== DATA SHOWN ==

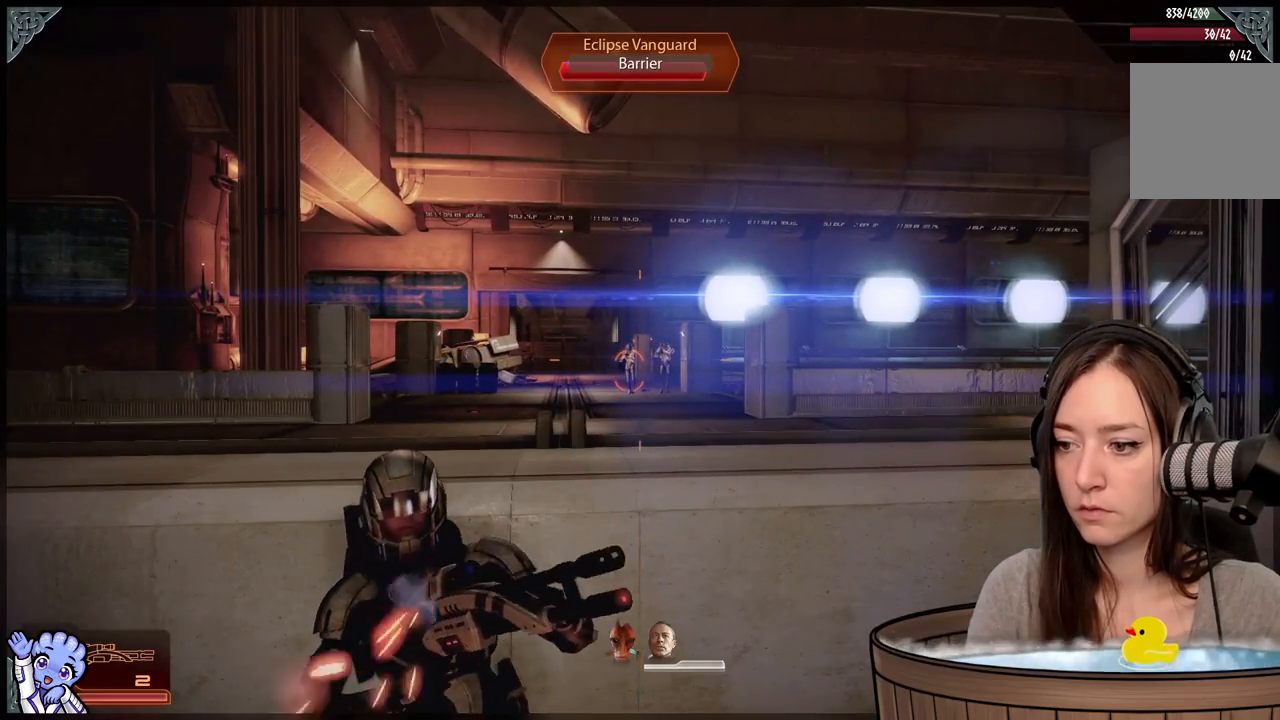
{"buttons": ["L2"], "left_stick": "center", "right_stick": "center", "events": [[183, "right_stick", "up-left"], [483, "right_stick", "center"]]}
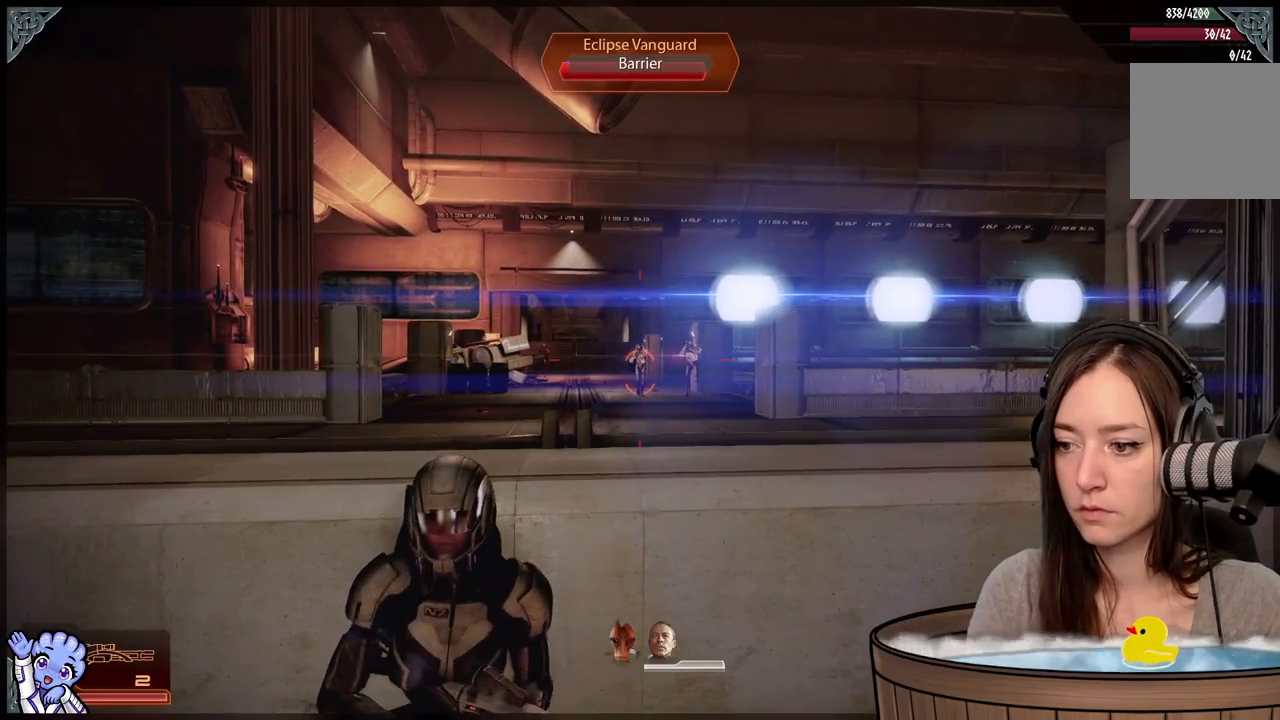
{"buttons": ["L2"], "left_stick": "center", "right_stick": "center", "events": []}
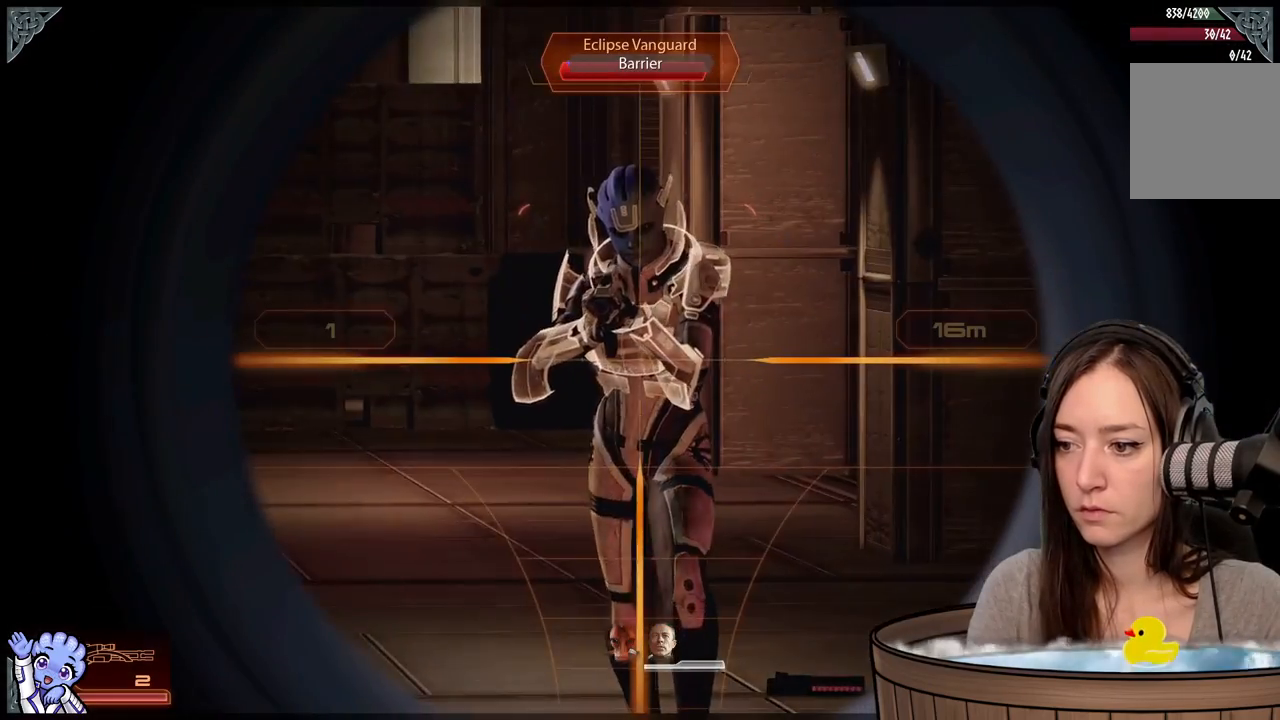
{"buttons": ["L2"], "left_stick": "center", "right_stick": "center", "events": [[50, "right_stick", "up-left"], [167, "right_stick", "up"], [400, "R2", "down"], [450, "R2", "up"], [450, "right_stick", "center"]]}
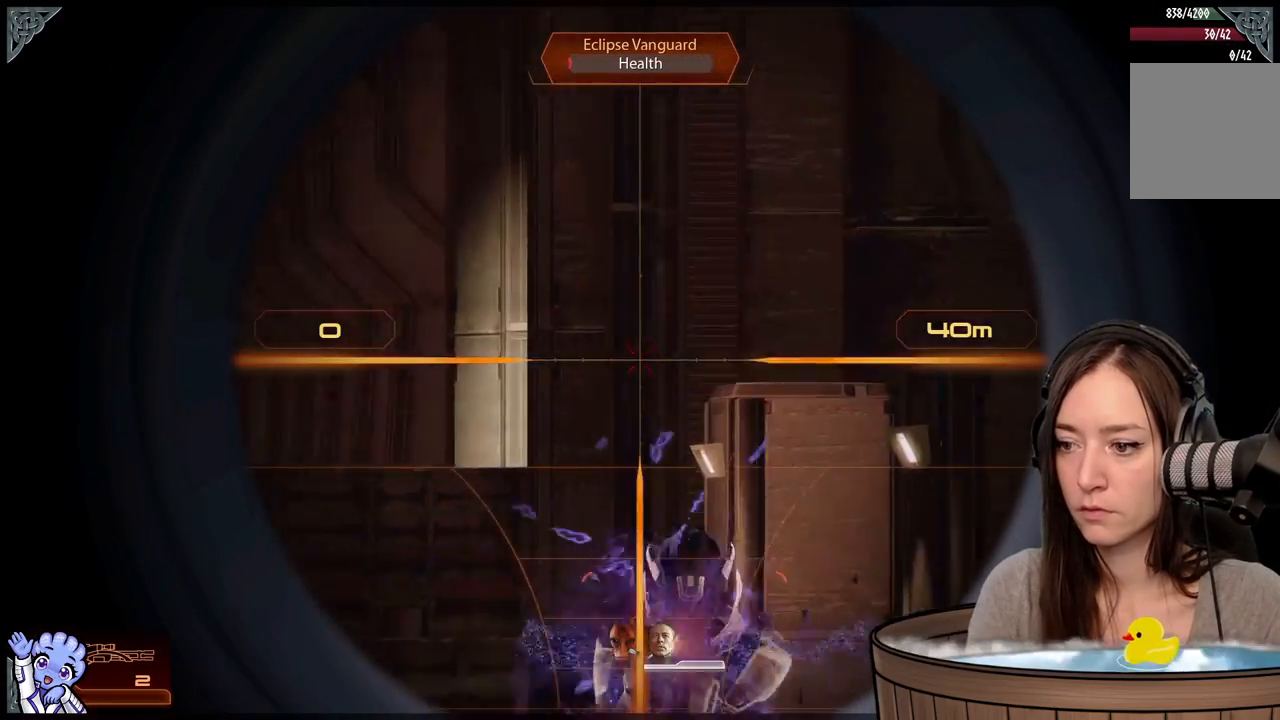
{"buttons": [], "left_stick": "center", "right_stick": "center", "events": [[117, "L2", "up"]]}
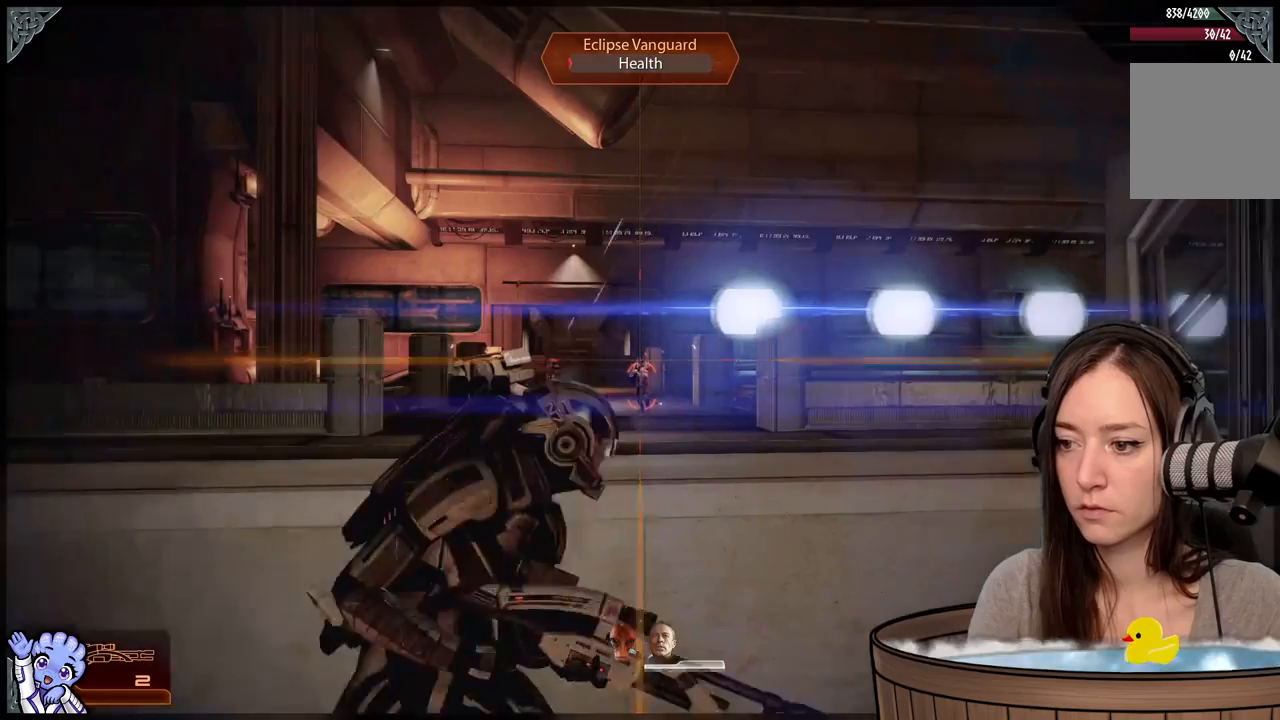
{"buttons": ["L2"], "left_stick": "center", "right_stick": "center", "events": [[267, "L2", "down"]]}
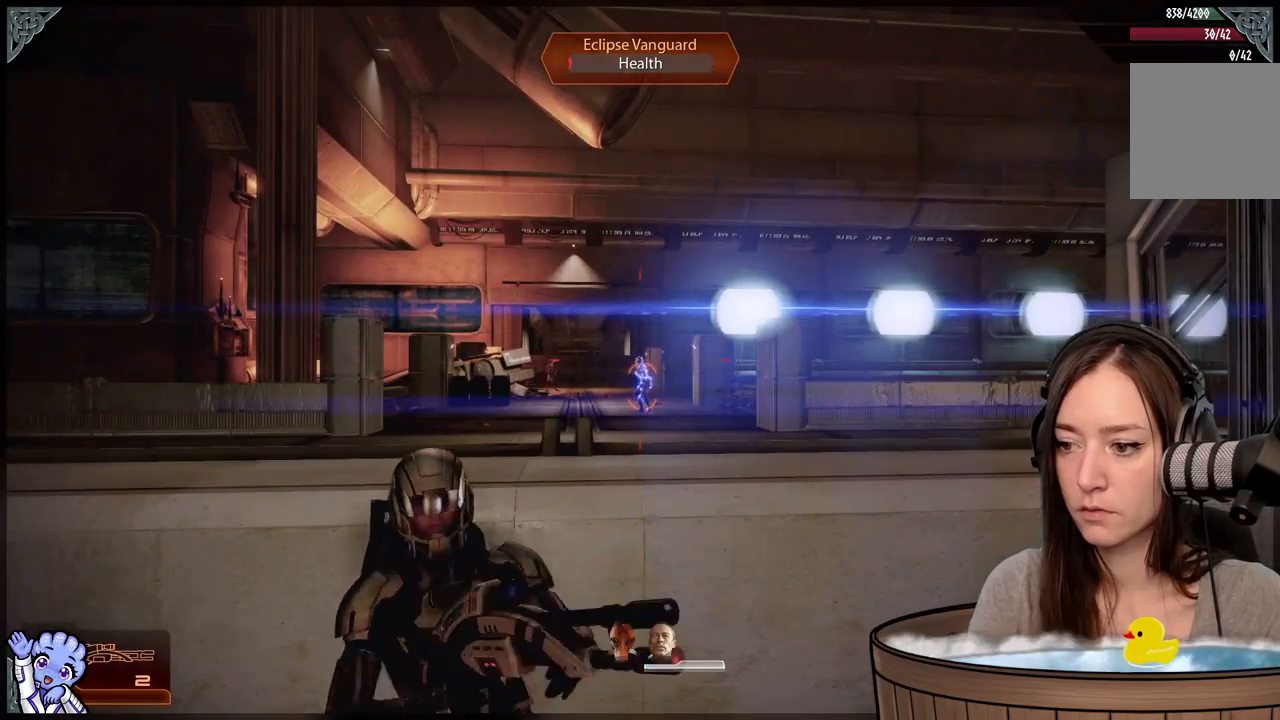
{"buttons": ["L2"], "left_stick": "center", "right_stick": "center", "events": []}
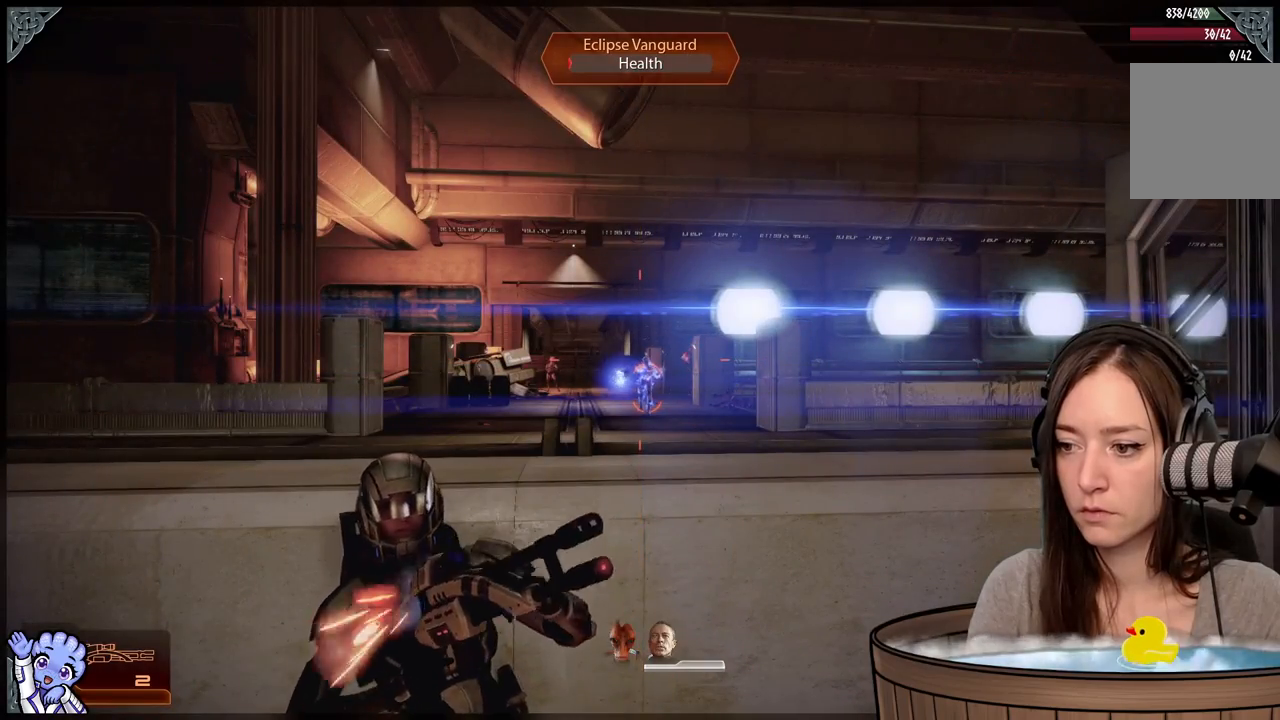
{"buttons": [], "left_stick": "center", "right_stick": "center", "events": [[317, "L2", "up"]]}
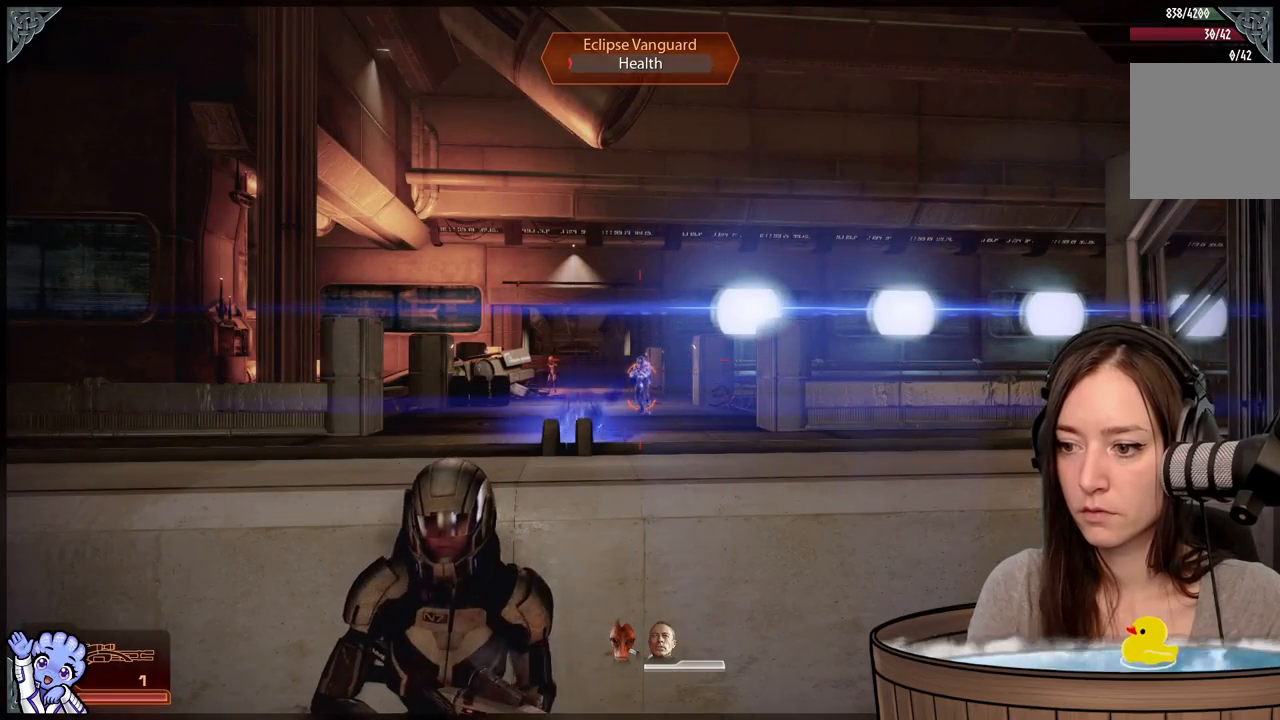
{"buttons": ["L2"], "left_stick": "center", "right_stick": "center", "events": [[383, "L2", "down"]]}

===

Give back all of the entries verbatim, but without pictures.

{"buttons": ["L2"], "left_stick": "center", "right_stick": "center", "events": [[183, "right_stick", "up-left"], [483, "right_stick", "center"]]}
{"buttons": ["L2"], "left_stick": "center", "right_stick": "center", "events": []}
{"buttons": ["L2"], "left_stick": "center", "right_stick": "center", "events": [[50, "right_stick", "up-left"], [167, "right_stick", "up"], [400, "R2", "down"], [450, "R2", "up"], [450, "right_stick", "center"]]}
{"buttons": [], "left_stick": "center", "right_stick": "center", "events": [[117, "L2", "up"]]}
{"buttons": ["L2"], "left_stick": "center", "right_stick": "center", "events": [[267, "L2", "down"]]}
{"buttons": ["L2"], "left_stick": "center", "right_stick": "center", "events": []}
{"buttons": [], "left_stick": "center", "right_stick": "center", "events": [[317, "L2", "up"]]}
{"buttons": ["L2"], "left_stick": "center", "right_stick": "center", "events": [[383, "L2", "down"]]}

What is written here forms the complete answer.